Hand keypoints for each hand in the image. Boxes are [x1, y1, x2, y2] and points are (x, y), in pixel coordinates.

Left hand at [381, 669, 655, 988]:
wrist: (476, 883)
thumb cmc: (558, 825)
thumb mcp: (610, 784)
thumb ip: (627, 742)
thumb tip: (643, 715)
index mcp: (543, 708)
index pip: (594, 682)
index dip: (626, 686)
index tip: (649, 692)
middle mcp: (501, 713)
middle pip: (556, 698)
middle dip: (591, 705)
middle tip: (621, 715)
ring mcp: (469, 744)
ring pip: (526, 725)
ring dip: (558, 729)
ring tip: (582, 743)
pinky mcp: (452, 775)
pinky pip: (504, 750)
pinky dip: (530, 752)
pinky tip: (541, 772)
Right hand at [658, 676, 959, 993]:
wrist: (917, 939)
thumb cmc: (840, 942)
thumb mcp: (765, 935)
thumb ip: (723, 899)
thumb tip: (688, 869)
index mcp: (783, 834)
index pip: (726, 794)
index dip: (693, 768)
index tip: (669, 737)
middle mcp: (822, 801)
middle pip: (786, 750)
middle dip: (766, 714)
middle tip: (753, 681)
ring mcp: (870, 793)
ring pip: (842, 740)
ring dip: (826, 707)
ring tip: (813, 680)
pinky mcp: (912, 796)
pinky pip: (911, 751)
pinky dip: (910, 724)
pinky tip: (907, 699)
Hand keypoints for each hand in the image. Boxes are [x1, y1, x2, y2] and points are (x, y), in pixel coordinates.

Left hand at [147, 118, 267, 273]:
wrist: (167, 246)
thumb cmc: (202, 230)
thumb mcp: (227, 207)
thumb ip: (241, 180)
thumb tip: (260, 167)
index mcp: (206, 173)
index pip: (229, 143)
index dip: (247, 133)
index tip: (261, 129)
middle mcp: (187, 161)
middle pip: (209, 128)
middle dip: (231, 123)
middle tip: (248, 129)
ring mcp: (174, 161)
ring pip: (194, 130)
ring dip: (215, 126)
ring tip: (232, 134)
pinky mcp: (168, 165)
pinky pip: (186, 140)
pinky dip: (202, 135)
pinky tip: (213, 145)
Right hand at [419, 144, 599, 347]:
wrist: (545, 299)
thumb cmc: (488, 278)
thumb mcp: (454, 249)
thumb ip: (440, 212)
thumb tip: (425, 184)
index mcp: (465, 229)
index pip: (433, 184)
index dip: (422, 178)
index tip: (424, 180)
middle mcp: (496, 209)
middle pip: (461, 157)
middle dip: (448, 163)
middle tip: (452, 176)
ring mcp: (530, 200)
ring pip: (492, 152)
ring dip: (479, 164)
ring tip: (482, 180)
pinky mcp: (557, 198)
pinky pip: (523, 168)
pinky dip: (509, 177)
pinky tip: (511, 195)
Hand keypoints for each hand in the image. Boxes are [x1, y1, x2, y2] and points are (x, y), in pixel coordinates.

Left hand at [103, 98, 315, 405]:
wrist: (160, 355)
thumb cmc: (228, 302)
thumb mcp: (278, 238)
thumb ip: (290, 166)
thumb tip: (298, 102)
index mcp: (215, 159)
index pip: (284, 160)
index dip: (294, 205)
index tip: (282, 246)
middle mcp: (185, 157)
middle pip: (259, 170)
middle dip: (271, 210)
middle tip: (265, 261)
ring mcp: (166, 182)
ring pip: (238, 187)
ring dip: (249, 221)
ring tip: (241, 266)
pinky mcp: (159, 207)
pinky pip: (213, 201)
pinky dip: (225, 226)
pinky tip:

# [Assignment]
Give back the complete material, keeping every word exactly as written.

# [Exercise response]
Hand keypoints for each hand in the image. Boxes are [x1, y1, x2, y2] and points are (x, y), in pixel coordinates.

Left hand at [381, 669, 655, 988]:
wrist: (476, 883)
thumb cmc: (558, 825)
thumb mcp: (610, 784)
thumb ip: (627, 742)
thumb tip: (643, 715)
index mcp: (543, 708)
index pip: (594, 682)
index dip: (626, 686)
index tip: (649, 692)
middle mcp: (501, 713)
middle pip: (556, 698)
middle dip: (591, 705)
middle tip: (621, 715)
ring mcp: (469, 744)
ring pip: (526, 725)
ring dip: (558, 729)
ring tip: (582, 743)
pinky mcp: (452, 775)
pinky pip: (504, 750)
pinky dip: (530, 752)
pinky tip: (541, 772)
Right hand at [658, 676, 959, 993]:
wrist: (917, 939)
thumb cmc: (840, 942)
thumb mcp: (765, 935)
thumb ip: (723, 899)
thumb tip: (688, 869)
index mcp: (783, 834)
index pip: (726, 794)
index dip: (693, 768)
index tip: (669, 737)
middle mcp: (822, 801)
middle pip: (786, 750)
middle dip: (766, 714)
middle tip: (753, 681)
ring mcp: (870, 793)
ring pip: (842, 740)
ring dip: (826, 707)
ring tip: (813, 680)
pinky mcp: (912, 796)
pinky pip: (911, 751)
pinky dip: (910, 724)
pinky tip: (907, 699)
Hand keypoints for each hand in the image. Boxes are [x1, y1, x2, y2] and points are (x, y), in pixel coordinates.

Left hand at [147, 118, 267, 273]:
wrist: (167, 246)
thumb cmc: (202, 230)
thumb mcp: (227, 207)
thumb ip: (241, 180)
thumb tip: (260, 167)
index mcp: (206, 173)
index pip: (229, 143)
index dip: (247, 133)
index tip: (261, 129)
middle mcp: (187, 161)
middle pip: (209, 128)
middle dip: (231, 123)
middle tip: (248, 129)
ring mcp: (174, 161)
ring pip: (194, 130)
ring dip: (215, 126)
ring tip: (232, 134)
pinky mcp: (168, 165)
pinky pip: (186, 140)
pinky dip: (202, 135)
pinky tip: (213, 145)
Right hand at [419, 144, 599, 347]:
wrist: (545, 299)
thumb cmc: (488, 278)
thumb mcp: (454, 249)
thumb ip: (440, 212)
thumb tip: (425, 184)
index mcp: (465, 229)
index pip: (433, 184)
index dip: (422, 178)
index tip: (424, 180)
middle mcp: (496, 209)
middle pip: (461, 157)
middle dip: (448, 163)
middle tip: (452, 176)
ring mcp: (530, 200)
ring pip: (492, 152)
ring dip: (479, 164)
ring tip: (482, 180)
pinky mcp: (557, 198)
pinky pip: (523, 168)
pinky dip: (509, 177)
pinky tip: (511, 195)
Hand keypoints for each hand in the image. Boxes are [x1, y1, x2, y2] and points are (x, y), in pixel coordinates.

Left hand at [103, 98, 315, 405]:
wrist: (160, 355)
thumb cmc: (228, 302)
thumb mcp: (278, 238)
thumb ip: (290, 166)
thumb tip: (298, 102)
index mcp: (215, 159)
index pip: (284, 160)
index dip: (294, 205)
index tip: (282, 246)
middle mcp: (185, 157)
middle pip: (259, 170)
middle dip: (271, 210)
middle tip: (265, 261)
ring mcp: (166, 182)
ring pip: (238, 187)
ring dip: (249, 221)
ring tip: (241, 266)
pinky mcp: (159, 207)
pinky pip: (213, 201)
pinky dip: (225, 226)
pinky tip:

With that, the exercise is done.